→ **SOAL**
Tolong lanjutkan teks tentang judicial review di bawah ini, mulai dari baris terakhirnya.

→ **KUTIPAN TEKS**
—————
Ketiga, dari berabagai alternatif yang pernah ditawarkan, pelembagaan judicial review adalah lebih konkret bahkan telah dikristalkan di dalam berbagai peraturan perundang-undangan kendati cakupannya masih terbatas sehingga sering disebut sebagai judicial review terbatas. Namun, tidak sedikit orang yang mengira bahwa dari penerimaan terbatas terhadap judicial review akan benar-benar dapat dilaksanakan dan telah mendapat akomodasi pengaturan yang cukup. Padahal ketentuan tentang judicial review yang ada di berbagai peraturan perundang-undangan itu memuat kekacauan teoritis yang sangat mendasar sehingga tidak dapat dioperasionalkan. Oleh karena itu diperlukan perombakan total terhadap peraturan mengenai judicial review, termasuk Perma No.1 Tahun 1993.
C. Mekanisme Beracara dalam Judicial Review
1. Prinsip-prinsip hukum acara.
—————
Entri kumpulan data:
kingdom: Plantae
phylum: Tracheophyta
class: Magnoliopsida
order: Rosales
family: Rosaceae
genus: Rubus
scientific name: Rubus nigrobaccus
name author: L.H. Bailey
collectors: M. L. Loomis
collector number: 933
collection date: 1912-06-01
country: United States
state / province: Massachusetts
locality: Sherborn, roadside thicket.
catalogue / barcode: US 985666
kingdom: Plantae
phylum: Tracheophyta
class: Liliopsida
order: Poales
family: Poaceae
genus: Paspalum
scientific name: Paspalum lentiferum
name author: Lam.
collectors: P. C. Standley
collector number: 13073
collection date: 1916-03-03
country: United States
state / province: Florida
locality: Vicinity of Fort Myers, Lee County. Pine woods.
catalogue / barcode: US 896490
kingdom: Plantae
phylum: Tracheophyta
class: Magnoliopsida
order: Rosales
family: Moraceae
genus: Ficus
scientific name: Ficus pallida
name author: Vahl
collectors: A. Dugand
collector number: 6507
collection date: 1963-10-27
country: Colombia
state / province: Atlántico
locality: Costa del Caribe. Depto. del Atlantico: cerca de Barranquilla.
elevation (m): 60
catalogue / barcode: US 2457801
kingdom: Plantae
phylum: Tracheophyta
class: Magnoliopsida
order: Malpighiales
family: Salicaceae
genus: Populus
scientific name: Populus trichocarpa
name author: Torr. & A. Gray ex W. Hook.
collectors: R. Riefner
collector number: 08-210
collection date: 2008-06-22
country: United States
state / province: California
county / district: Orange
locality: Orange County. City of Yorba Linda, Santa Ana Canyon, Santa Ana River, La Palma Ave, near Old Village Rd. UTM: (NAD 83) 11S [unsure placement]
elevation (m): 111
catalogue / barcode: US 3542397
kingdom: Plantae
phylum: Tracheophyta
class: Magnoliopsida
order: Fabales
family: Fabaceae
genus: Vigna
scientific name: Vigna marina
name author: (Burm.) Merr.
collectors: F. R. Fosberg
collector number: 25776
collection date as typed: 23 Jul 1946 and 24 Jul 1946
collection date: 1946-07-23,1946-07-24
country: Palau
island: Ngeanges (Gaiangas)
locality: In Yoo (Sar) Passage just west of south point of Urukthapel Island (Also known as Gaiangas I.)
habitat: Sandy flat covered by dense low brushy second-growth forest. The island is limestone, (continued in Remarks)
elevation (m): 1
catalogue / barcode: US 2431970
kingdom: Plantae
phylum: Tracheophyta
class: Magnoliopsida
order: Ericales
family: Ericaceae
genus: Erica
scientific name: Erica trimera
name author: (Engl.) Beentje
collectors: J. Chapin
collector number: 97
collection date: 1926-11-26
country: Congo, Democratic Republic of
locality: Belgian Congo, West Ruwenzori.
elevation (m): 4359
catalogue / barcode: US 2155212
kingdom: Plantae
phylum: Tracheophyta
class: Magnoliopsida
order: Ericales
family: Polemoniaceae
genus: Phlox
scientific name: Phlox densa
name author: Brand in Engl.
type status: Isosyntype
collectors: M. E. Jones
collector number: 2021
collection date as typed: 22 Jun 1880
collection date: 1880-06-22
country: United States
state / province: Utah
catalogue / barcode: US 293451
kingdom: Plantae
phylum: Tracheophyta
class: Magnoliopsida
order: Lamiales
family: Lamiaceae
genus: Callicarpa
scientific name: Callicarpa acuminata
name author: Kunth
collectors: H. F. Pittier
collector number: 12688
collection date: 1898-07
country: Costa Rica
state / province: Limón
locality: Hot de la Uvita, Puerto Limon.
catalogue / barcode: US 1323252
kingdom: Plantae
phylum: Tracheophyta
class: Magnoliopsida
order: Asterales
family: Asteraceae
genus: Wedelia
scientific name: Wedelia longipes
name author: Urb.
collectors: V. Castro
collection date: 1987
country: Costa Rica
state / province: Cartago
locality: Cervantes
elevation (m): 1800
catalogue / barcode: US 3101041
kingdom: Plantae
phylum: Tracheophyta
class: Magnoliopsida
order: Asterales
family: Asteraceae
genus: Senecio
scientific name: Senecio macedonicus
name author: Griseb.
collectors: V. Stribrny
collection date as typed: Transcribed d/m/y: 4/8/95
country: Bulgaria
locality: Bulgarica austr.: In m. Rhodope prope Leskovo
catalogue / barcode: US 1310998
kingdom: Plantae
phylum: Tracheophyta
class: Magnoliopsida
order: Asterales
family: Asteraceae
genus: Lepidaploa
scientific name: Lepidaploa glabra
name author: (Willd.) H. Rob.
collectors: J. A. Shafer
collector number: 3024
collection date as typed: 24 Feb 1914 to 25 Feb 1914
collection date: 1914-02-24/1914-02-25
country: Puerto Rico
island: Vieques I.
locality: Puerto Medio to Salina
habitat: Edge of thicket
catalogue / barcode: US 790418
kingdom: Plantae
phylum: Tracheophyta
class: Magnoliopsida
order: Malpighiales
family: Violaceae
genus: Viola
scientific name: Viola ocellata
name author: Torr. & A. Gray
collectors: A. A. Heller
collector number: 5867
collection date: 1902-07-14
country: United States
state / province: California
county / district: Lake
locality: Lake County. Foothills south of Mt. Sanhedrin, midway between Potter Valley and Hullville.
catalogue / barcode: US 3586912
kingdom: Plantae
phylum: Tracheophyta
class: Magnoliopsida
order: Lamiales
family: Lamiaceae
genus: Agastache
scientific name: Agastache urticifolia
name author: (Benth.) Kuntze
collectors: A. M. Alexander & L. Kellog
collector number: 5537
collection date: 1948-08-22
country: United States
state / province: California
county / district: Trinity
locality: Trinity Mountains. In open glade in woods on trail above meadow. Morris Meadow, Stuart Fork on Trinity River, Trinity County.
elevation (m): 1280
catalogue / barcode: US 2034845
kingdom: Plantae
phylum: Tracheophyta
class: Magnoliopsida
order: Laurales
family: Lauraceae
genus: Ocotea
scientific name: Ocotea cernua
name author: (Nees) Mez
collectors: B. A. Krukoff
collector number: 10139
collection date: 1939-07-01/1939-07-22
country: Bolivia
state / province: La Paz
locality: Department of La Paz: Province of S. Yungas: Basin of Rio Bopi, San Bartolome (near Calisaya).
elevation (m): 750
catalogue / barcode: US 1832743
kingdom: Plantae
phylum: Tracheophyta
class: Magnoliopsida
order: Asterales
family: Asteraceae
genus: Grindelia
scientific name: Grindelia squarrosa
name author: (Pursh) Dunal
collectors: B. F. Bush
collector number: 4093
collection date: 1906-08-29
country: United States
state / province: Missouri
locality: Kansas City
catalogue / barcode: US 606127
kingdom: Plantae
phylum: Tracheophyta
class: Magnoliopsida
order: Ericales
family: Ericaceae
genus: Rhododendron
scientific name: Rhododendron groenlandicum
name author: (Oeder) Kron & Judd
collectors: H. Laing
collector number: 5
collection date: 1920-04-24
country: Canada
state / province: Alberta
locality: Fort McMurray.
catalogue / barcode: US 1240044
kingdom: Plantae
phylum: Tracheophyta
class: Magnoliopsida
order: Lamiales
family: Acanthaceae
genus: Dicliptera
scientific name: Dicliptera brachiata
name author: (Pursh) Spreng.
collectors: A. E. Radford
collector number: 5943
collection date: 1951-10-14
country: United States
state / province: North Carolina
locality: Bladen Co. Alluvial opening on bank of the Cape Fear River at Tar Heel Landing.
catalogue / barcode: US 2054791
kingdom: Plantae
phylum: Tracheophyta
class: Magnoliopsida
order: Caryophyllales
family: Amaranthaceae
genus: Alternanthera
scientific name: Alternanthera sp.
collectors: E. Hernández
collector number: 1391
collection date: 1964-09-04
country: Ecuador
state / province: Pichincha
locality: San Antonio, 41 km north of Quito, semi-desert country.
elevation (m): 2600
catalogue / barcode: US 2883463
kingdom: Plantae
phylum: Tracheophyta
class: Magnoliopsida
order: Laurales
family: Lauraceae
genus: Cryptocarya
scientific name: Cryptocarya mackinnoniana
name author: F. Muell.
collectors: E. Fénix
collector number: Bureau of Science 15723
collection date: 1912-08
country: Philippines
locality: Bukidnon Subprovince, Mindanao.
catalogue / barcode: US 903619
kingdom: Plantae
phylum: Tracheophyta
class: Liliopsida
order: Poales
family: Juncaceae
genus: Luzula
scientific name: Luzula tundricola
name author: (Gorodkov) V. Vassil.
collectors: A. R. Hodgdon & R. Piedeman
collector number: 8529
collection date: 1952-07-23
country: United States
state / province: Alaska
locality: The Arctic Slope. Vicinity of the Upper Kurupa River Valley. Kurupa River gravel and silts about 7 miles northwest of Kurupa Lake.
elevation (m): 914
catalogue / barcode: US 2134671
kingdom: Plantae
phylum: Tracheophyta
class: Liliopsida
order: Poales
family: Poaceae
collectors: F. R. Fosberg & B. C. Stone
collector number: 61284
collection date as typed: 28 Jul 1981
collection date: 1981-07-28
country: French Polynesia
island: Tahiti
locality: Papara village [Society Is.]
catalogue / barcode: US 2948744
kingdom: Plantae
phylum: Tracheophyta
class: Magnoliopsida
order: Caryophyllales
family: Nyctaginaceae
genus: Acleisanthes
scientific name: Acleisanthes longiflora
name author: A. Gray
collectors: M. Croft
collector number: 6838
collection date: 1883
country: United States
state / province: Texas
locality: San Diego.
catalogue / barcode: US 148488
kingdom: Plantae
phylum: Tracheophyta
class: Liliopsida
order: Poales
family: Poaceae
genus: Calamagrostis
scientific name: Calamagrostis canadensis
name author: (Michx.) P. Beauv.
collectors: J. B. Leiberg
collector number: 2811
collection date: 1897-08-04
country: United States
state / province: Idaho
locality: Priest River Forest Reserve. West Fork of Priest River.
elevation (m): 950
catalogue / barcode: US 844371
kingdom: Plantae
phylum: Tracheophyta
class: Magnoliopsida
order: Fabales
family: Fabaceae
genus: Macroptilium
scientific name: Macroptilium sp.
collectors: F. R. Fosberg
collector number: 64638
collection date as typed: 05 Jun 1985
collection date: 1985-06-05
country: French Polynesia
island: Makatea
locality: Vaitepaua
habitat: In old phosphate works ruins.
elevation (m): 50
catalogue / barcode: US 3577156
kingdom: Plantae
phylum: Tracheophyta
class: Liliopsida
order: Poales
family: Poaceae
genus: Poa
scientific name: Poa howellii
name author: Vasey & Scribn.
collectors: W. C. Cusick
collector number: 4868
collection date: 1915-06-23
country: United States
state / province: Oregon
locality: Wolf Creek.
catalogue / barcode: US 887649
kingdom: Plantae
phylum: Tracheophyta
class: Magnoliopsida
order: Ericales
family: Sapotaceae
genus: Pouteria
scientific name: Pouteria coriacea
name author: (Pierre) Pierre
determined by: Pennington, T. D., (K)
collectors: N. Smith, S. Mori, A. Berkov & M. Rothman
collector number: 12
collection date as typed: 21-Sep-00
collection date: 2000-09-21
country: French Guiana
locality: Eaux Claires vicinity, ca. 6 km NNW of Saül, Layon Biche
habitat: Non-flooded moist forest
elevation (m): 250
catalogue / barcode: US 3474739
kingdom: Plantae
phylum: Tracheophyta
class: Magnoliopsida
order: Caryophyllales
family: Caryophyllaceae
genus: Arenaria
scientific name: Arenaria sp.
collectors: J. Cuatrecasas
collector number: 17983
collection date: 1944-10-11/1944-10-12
—————
→ **HASIL**
1.
Proses judicial review dalam perumusan hukum acaranya terikat oleh asas-asas publik. Di dalam hukum acara dikenal dua jenis proses beracara yaitu “contentious procesrecht” atau hukum acara sengketa dan “non contentieus procesrecht” atau hukum acara non-sengketa. Untuk judicial review, selain digunakan hukum sengketa (berbentuk gugatan) juga digunakan hukum acara non sengketa yang bersifat volunteer (atau tidak ada dua pihak bersengketa/berbentuk permohonan).
Bila menelaah asas-asas hukum publik yang salah satunya tercermin pada asas hukum acara peradilan administrasi, maka proses beracara judicial reviewseharusnya juga terikat pada asas tersebut. Asas tersebut adalah:
a. Asas Praduga Rechtmatig
Putusan pada perkara judicial review seharusnya merupakan putusan akhir dan mempunyai kekuatan hukum tetap pada saat putusan dibacakan dan tidak berlaku surut. Pernyataan tidak berlaku surut mengandung makna bahwa sebelum putusan dibacakan, obyek yang menjadi perkara – misalnya peraturan yang akan diajukan judicial review – harus selalu dianggap sah atau tidak bertentangan sebelum putusan Hakim atau Hakim Konstitusi menyatakan sebaliknya.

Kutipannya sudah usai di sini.